Appeal from a decision of the Unemployment Insurance Appeal Board, filed March 28, 2007, which, upon reconsideration, adhered to its prior decision ruling that claimant was disqualified from receiving unemployment insurance benefits because she voluntarily left her employment without good cause.

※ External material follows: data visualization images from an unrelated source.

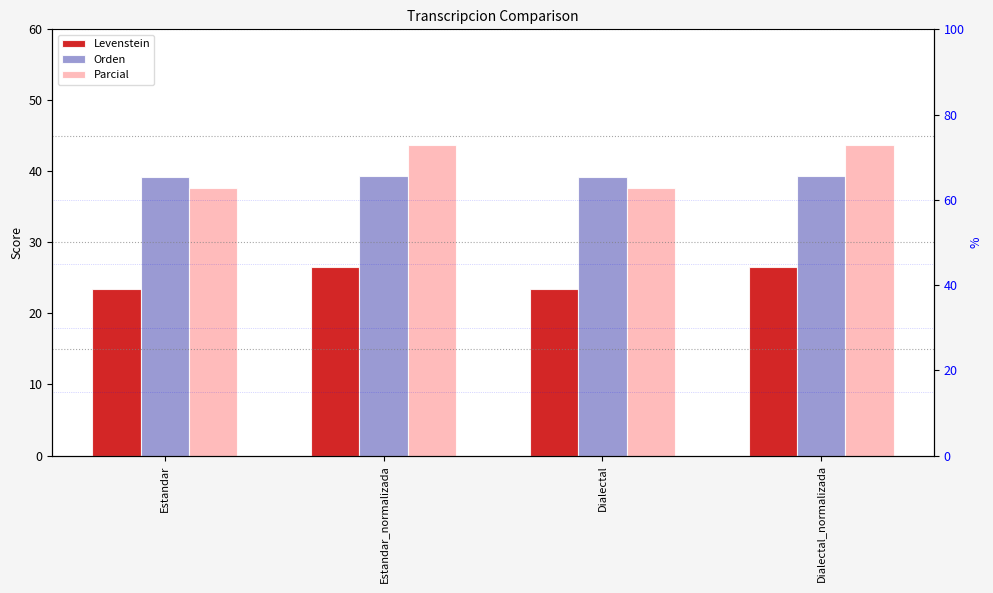

What position from the right is Estandar_normalizada?

3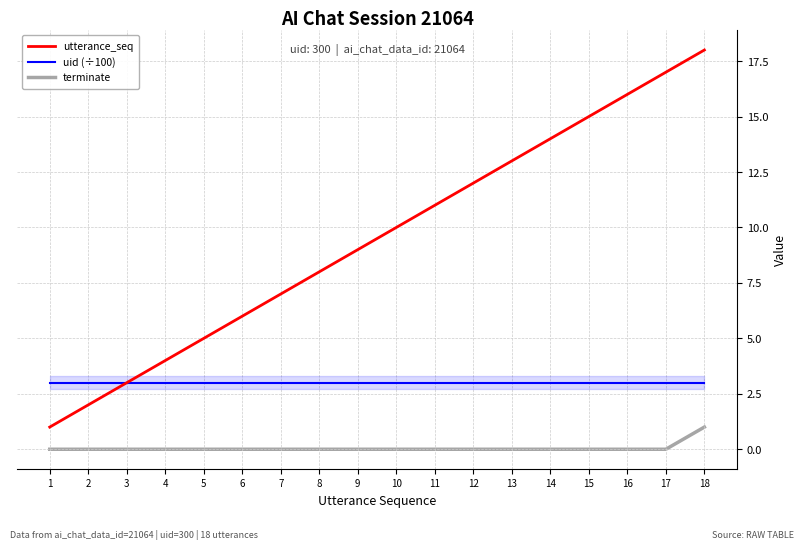

True or false: uid (÷100) has a value of 1 at 2.

False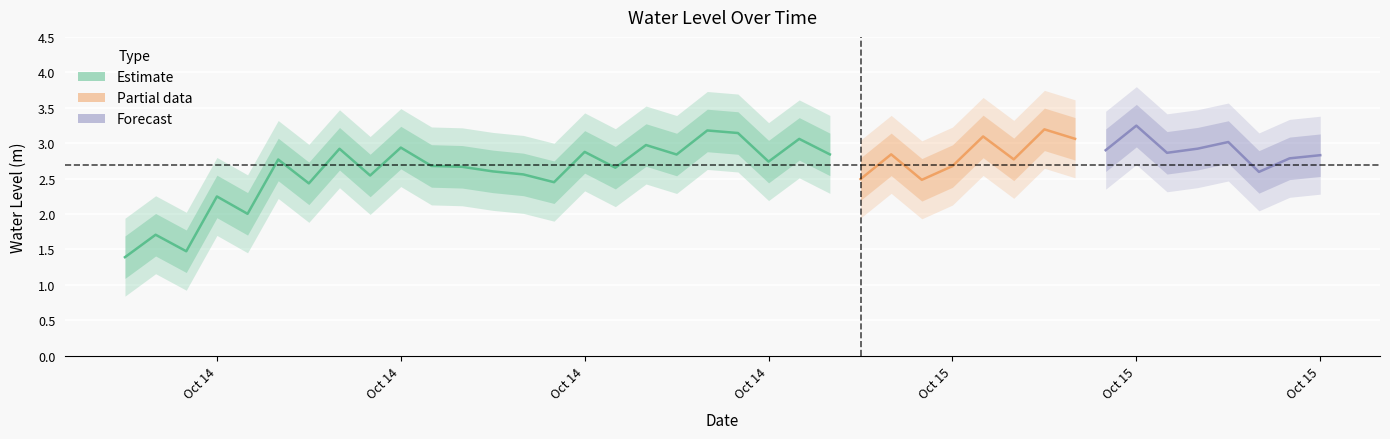

Reading right to left, extract all data points from this chart.

2024-10-15 15:00:00=2.8	2024-10-15 14:00:00=2.8	2024-10-15 13:00:00=2.6	2024-10-15 12:00:00=3.0	2024-10-15 11:00:00=2.9	2024-10-15 10:00:00=2.9	2024-10-15 09:00:00=3.2	2024-10-15 08:00:00=2.9	2024-10-15 07:00:00=3.1	2024-10-15 06:00:00=3.2	2024-10-15 05:00:00=2.8	2024-10-15 04:00:00=3.1	2024-10-15 03:00:00=2.7	2024-10-15 02:00:00=2.5	2024-10-15 01:00:00=2.8	2024-10-15 00:00:00=2.5	2024-10-14 23:00:00=2.8	2024-10-14 22:00:00=3.1	2024-10-14 21:00:00=2.7	2024-10-14 20:00:00=3.1	2024-10-14 19:00:00=3.2	2024-10-14 18:00:00=2.8	2024-10-14 17:00:00=3.0	2024-10-14 16:00:00=2.7	2024-10-14 15:00:00=2.9	2024-10-14 14:00:00=2.4	2024-10-14 13:00:00=2.6	2024-10-14 12:00:00=2.6	2024-10-14 11:00:00=2.7	2024-10-14 10:00:00=2.7	2024-10-14 09:00:00=2.9	2024-10-14 08:00:00=2.5	2024-10-14 07:00:00=2.9	2024-10-14 06:00:00=2.4	2024-10-14 05:00:00=2.8	2024-10-14 04:00:00=2.0	2024-10-14 03:00:00=2.2	2024-10-14 02:00:00=1.5	2024-10-14 01:00:00=1.7	2024-10-14 00:00:00=1.4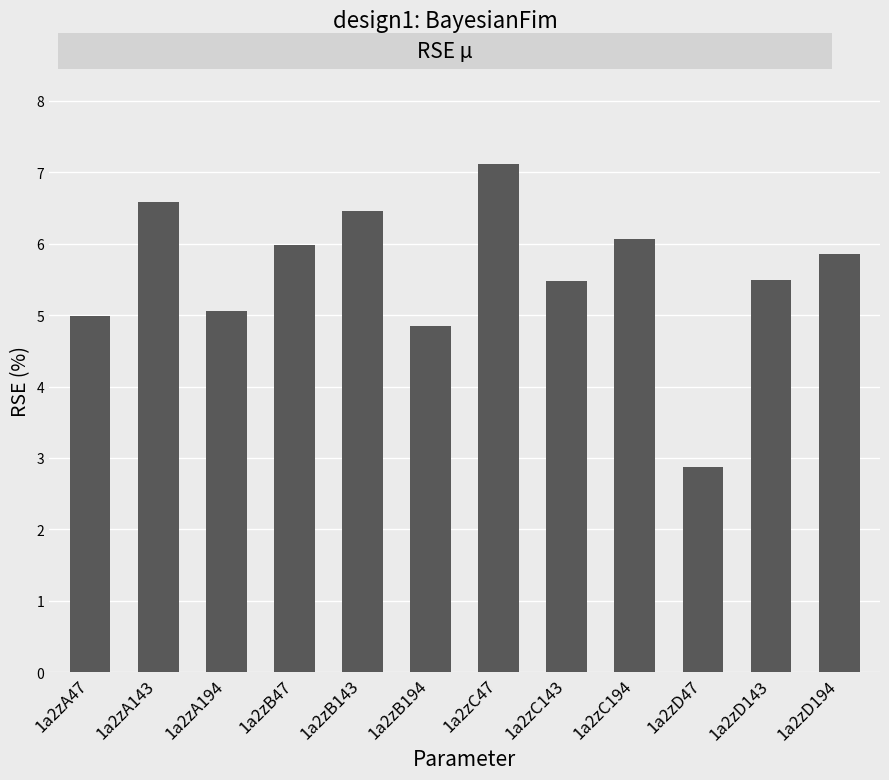

The chart shows a value of 6.6 at 1a2zA143. True or false?

True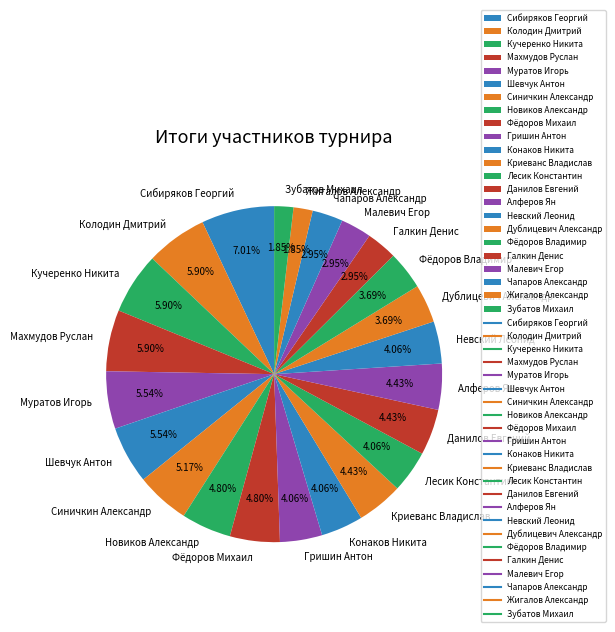

How many slices are in this pie chart?

23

Claimant, who was employed as a teacher, was informed that she was required by law to obtain a permanent teaching license prior to June 2006 in order to retain her employment (see 8 NYCRR 120.6).   When claimant failed to take one of the required tests and, as a consequence, did not obtain a permanent license, her employment was terminated.   Inasmuch as claimant failed to timely complete the mandated licensing requirements, the Unemployment Insurance Appeal Board's decision that claimant voluntarily separated from her employment without good cause pursuant to the doctrine of provoked discharge is supported by substantial evidence (see Matter of Toussaint [Commissioner of Labor ], 17 A.D.3d 761, 762, 792 N.Y.S.2d 263 [2005];  Matter of Ambrose [Board of Educ. of Malverne Union Free School Dist.-Hudacs ], 191 A.D.2d 845, 595 N.Y.S.2d 126 [1993];  see also Matter of De Grego [Levine ], 39 N.Y.2d 180, 183, 383 N.Y.S.2d 250, 347 N.E.2d 611 [1976] ).   Claimant's proffered explanation for her failure to take the exam created a credibility issue for the Board to resolve (see Matter of Toussaint [Commissioner of Labor ], 17 A.D.3d at 762, 792 N.Y.S.2d 263).   Claimant's remaining contentions have been considered and found to be without merit.

ORDERED that the decision is affirmed, without costs.